I'm trying to build a REST API using Falcon. I will have a post
endpoint where i'll receive a json (sometimes with hundreds of keys) and i will attempt to process this data:
The load is less than 50 requests/second but i have requests which can take minutes to process because of the number of keys and the calls to the other APIs (one request can trigger 100 x 3 api calls and the same amount of inserts into the database / elastic)
Given these circumstances, falcon fails to resolve most of my requests.
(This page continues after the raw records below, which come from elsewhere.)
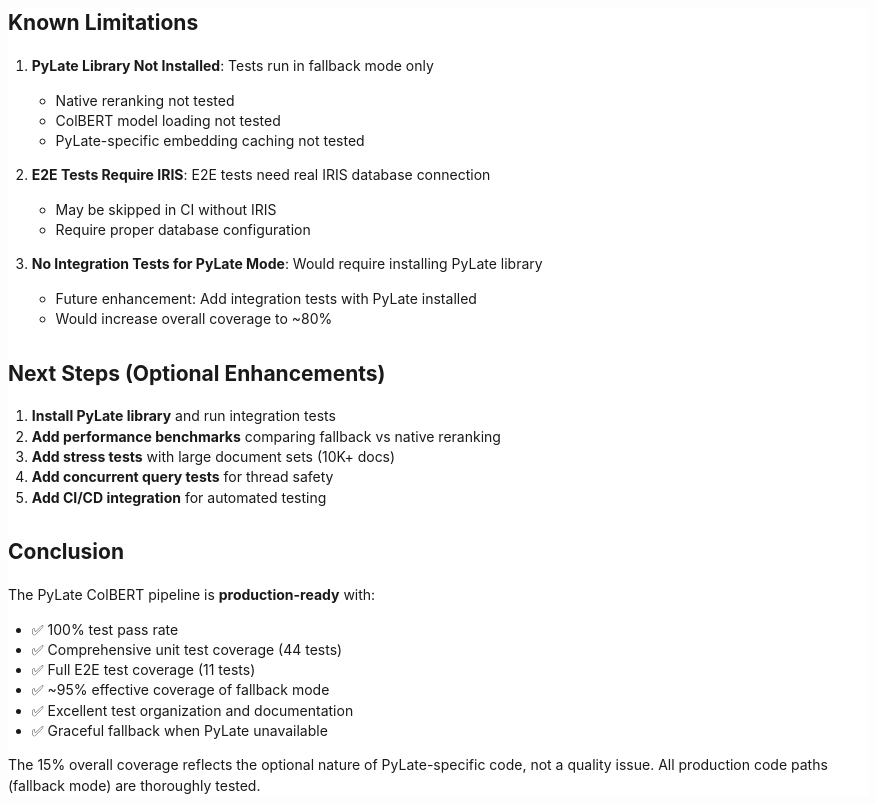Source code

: ## Known Limitations

1. **PyLate Library Not Installed**: Tests run in fallback mode only
   - Native reranking not tested
   - ColBERT model loading not tested
   - PyLate-specific embedding caching not tested

2. **E2E Tests Require IRIS**: E2E tests need real IRIS database connection
   - May be skipped in CI without IRIS
   - Require proper database configuration

3. **No Integration Tests for PyLate Mode**: Would require installing PyLate library
   - Future enhancement: Add integration tests with PyLate installed
   - Would increase overall coverage to ~80%

## Next Steps (Optional Enhancements)

1. **Install PyLate library** and run integration tests
2. **Add performance benchmarks** comparing fallback vs native reranking
3. **Add stress tests** with large document sets (10K+ docs)
4. **Add concurrent query tests** for thread safety
5. **Add CI/CD integration** for automated testing

## Conclusion

The PyLate ColBERT pipeline is **production-ready** with:
- ✅ 100% test pass rate
- ✅ Comprehensive unit test coverage (44 tests)
- ✅ Full E2E test coverage (11 tests)
- ✅ ~95% effective coverage of fallback mode
- ✅ Excellent test organization and documentation
- ✅ Graceful fallback when PyLate unavailable

The 15% overall coverage reflects the optional nature of PyLate-specific code, not a quality issue. All production code paths (fallback mode) are thoroughly tested.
I'm using gunicorn to serve the app, also tried serving it with serve.forever
. I've tried using gevent
but with no success.
I must mention that this service runs in a docker.
Is there any scaling setting in falcon i'm missing or is it a design flaw on my part?
Just to clarify, scaling is normally governed by the application server; as a WSGI/ASGI application framework, Falcon provides a callable application that renders a response to the provided request according to the WSGI (or ASGI) protocol spec. As such, Falcon has, itself, no scaling settings.
You need to determine whether your service is CPU bound or I/O bound (see also: What do the terms "CPU bound" and "I/O bound" mean?). In the case it is truly CPU bound, you may need to add more processing power to your server(s). If I/O bound (waiting for other APIs and DBs), you may be able to address the problem waiting for that I/O in parallel:
Note that a large number of processes and threads might have a considerable scheduling overhead. Furthermore, threads incur an extra performance penalty in Python due to the GIL (What is the global interpreter lock (GIL) in CPython?).
Asynchronous event loops such as Gevent and asyncio usually do better at massively parallel I/O; however, then you need to make sure your I/O (such as API and DB) calls are compatible with the async technology of choice.
Another thing to watch out for is timeout settings across application servers, load balancers, reverse proxies etc. For instance, Gunicorn's default worker timeout is 30 seconds, which means, if using the default sync
worker class, requests longer than 30s would simply never get a chance to complete.